> _Complete the following_
**1.** According to the blog post, which three action tabs appear on the Institute for Religion and Democracy site?
**2.** Rewrite the records from the line with "Would you identify" up to and including the last line, swapping "image" for "photo" and changing nothing else. Leave out the pictures.

[[ Excerpt provided, beginning ]]

Saturday, January 27, 2007


Whenever you reach for me.....

I am normally so proud to be a Canadian! I'll fly the flag and pour maple syrup over anything at all. I could even make a cogent case for why a rodent is a fitting national symbol for a country. Celine Dion may not be our greatest ambassador at the best of times. When people say 'Oh, you're a Canadian - so is Celine Dion" I wonder why they couldn't have mentioned Lester B. Pearson, Pierre Trudeau, Donald Sutherland or somebody else. A recent recording of Celine Dion favourites in a 'Gregorian' style really hits the nerve, though. Who are these people? Are they serious? Are they taking the piss?

There's really no question but that I have to order this from Amazon simply to say that I own my own copy - that something which so typified the empty and vacuous nature of the age I live in did not pass me unnoticed and unacquired.

Besides - she's a Canadian. So am I.

When you go to the Amazon site, check out the sound clips at the bottom of the page. My favourite is the first one - "The Power of Love" - all those long nights at the monastery with nothing but other monks, a roaring fire and a Muzak machine.

Friday, January 26, 2007

Wot, no schism?

Who let the Lutherans off the hook?

Mollie, over at 'Get Religion' asks why the disciplinary hearing. of an ECLA pastor is making such a tiny footpring in the press.

"I’m surprised the story hasn’t gotten more coverage, considering how obsessed the media are over the Episcopal Church’s significant issues with homosexuality and how to interpret Scripture."

"Michael" comments later and suggests that a comparison between the two denominations should be made.

"I think it would be interesting because the stories are actually so dissimilar. There is no significant insurgency in the ECLA, no mysterious Third World bishops, no larger questions about the global community, no angst over female priests. Instead, the dispute in the ELCA is largely about homosexualty with questions about scriptural interpretation as a faint overlay".

There is almost no reason at all for the ECLA to have avoided the 'righteous' hammering that has been dished out to the Episcopal Church in the USA. It has always surprised me. Back in my home country, the Anglican Church of Canada maintains excellent relations with the Lutherans. They've overtaken the United Church of Canada as 'partners of choice'. We exchange pastors. The Lutherans in Canada and the U.S. have high and low. They have evangelicals, charismatics and woolly liberals within the same denomination - often within the same Synods and I assume that this is the case as well in the U.S.A. So why no public schisms? Why no Lutheran Bishops with bushy eyebrows threatening to be parachuted in as the Great White Hope by the Larger Lutheran World? Why no Lutheran version of Peter Toon rising from his coffin on a nightly basis to bite necks? Why is no one nailing an extra thesis to the door of the Lutheran Church? Doesn't seem fair somehow.

I do note, however, that the big money which is available to finance schism, opprobrium and liberal/moderate bashing has not been made available to the Lutherans. If you go to the Institute for Religion and Democracy you'll see little action tabs marked 'Methodist, Presbyterian and Anglican'. Either the Lutherans were neglected because the 'L' box was inadvertently left in the car by somebody who'd rushed home to see if the oven was still on or because those wishing to foment True Religion in the Lutheran church forgot to apply for funding.

This happens in a lot of organizations - failure to apply for relevent funding is a legitimate grounds for dismissal of a chief executive or a development director. Somebody's head should clearly roll.

[[ Excerpt provided, end ]]
[[ Supplied entries, beginning ]]

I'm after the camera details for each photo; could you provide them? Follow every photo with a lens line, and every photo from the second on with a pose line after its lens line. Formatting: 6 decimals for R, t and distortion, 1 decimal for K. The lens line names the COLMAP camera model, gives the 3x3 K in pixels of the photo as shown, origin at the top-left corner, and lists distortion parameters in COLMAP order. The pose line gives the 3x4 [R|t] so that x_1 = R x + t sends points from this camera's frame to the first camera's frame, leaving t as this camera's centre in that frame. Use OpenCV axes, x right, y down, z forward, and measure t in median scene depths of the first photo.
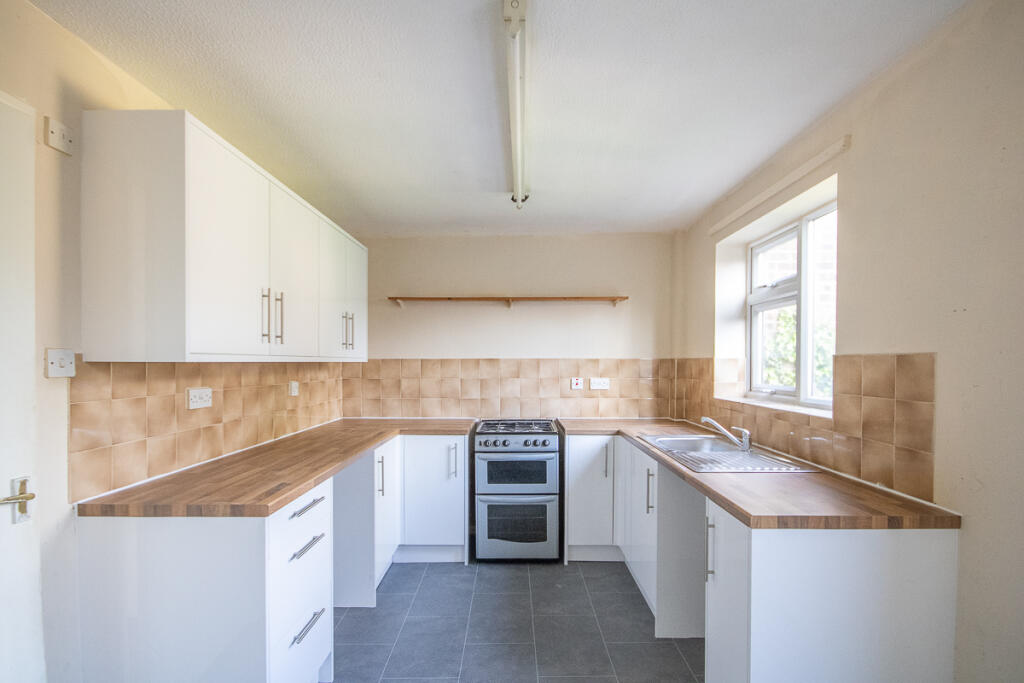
lens RADIAL K [[479.3, 0, 510.9], [0, 479.3, 367.2], [0, 0, 1]] dist [-0.002185, -0.000945]
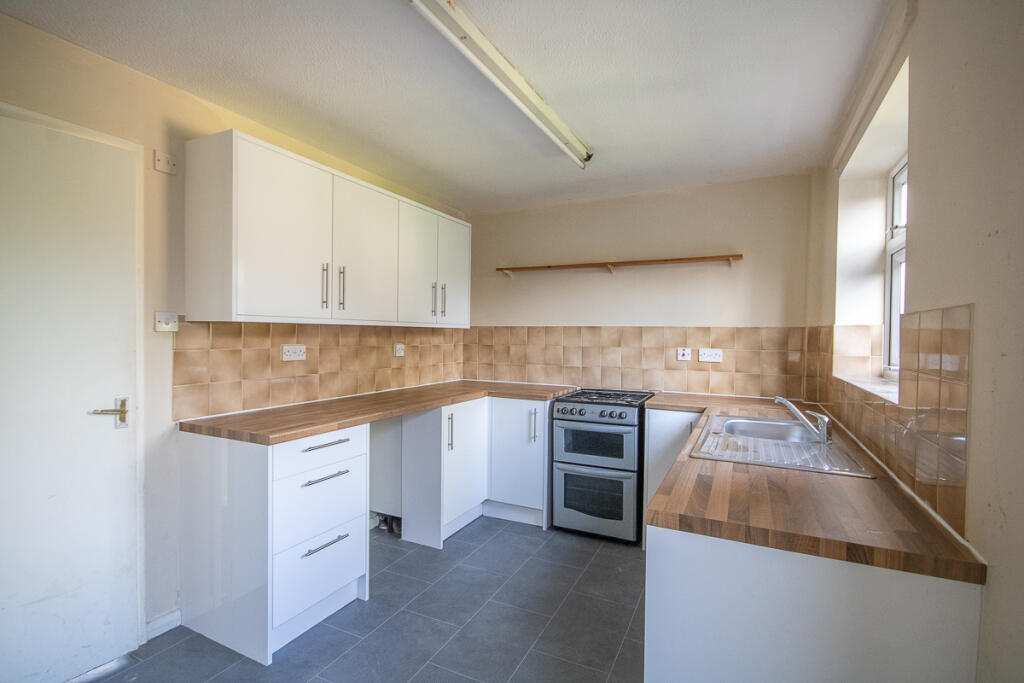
lens RADIAL K [[472.1, 0, 523.6], [0, 472.1, 340.3], [0, 0, 1]] dist [0.002771, -0.000024]
pose [[0.905014, 0.016384, -0.425065, 0.287508], [-0.016551, 0.999858, 0.003302, 0.011459], [0.425059, 0.004047, 0.905157, 0.081268]]
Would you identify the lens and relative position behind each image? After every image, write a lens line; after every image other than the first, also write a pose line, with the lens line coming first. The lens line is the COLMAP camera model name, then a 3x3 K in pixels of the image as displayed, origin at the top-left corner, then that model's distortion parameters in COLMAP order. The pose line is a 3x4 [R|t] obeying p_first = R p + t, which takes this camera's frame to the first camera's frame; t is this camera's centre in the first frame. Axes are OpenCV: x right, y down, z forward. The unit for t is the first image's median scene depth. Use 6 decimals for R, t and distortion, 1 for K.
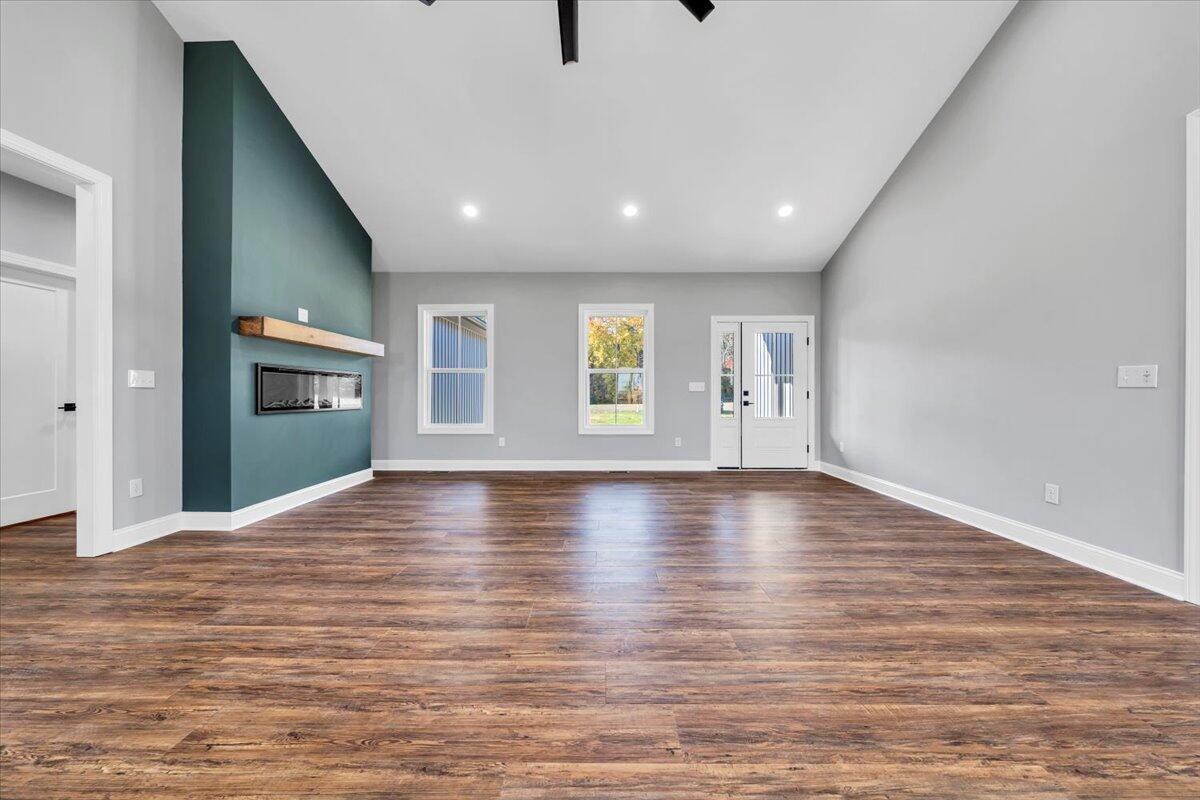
lens RADIAL K [[411.9, 0, 599.9], [0, 411.9, 396.1], [0, 0, 1]] dist [-0.002669, -0.000122]
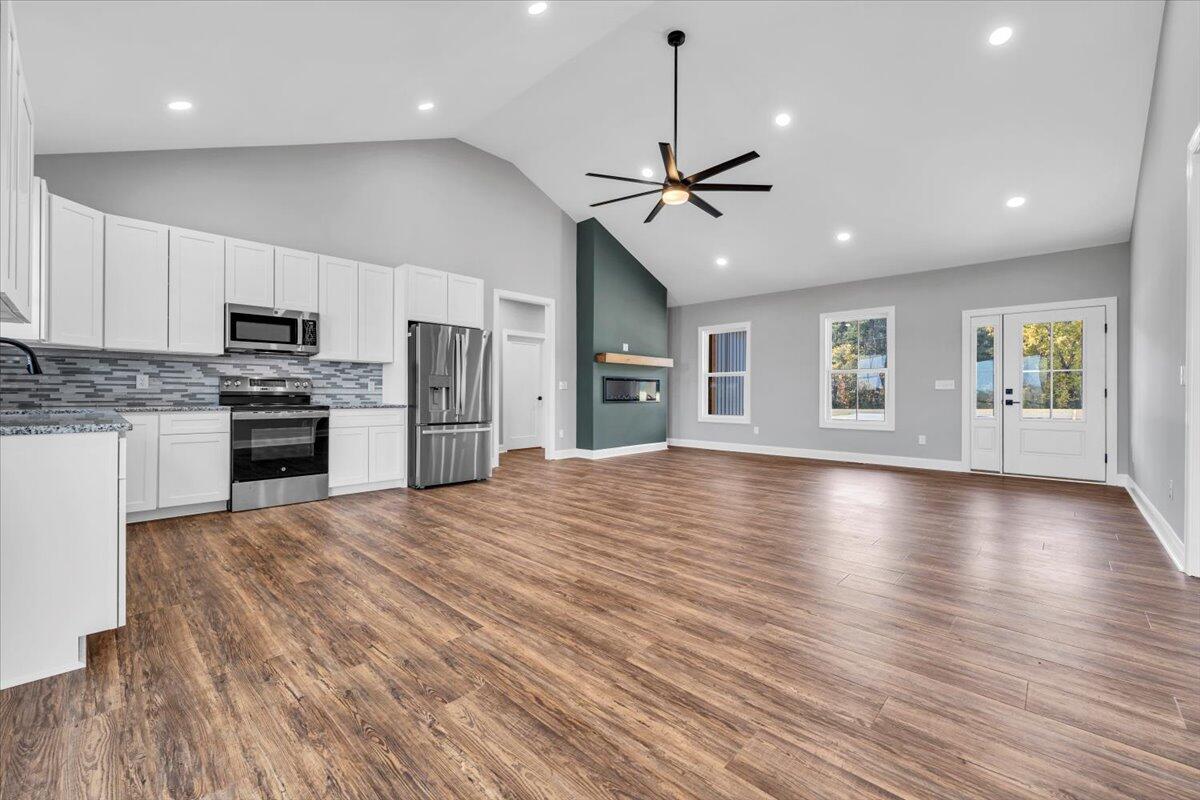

[[ Supplied entries, end ]]

> _Results in order_
**1.** Methodist, Presbyterian and Anglican.

**2.**
Would you identify the lens and relative position behind each photo? After every photo, write a lens line; after every photo other than the first, also write a pose line, with the lens line coming first. The lens line is the COLMAP camera model name, then a 3x3 K in pixels of the photo as displayed, origin at the top-left corner, then that model's distortion parameters in COLMAP order. The pose line is a 3x4 [R|t] obeying p_first = R p + t, which takes this camera's frame to the first camera's frame; t is this camera's centre in the first frame. Axes are OpenCV: x right, y down, z forward. The unit for t is the first photo's median scene depth. Use 6 decimals for R, t and distortion, 1 for K.
lens RADIAL K [[411.9, 0, 599.9], [0, 411.9, 396.1], [0, 0, 1]] dist [-0.002669, -0.000122]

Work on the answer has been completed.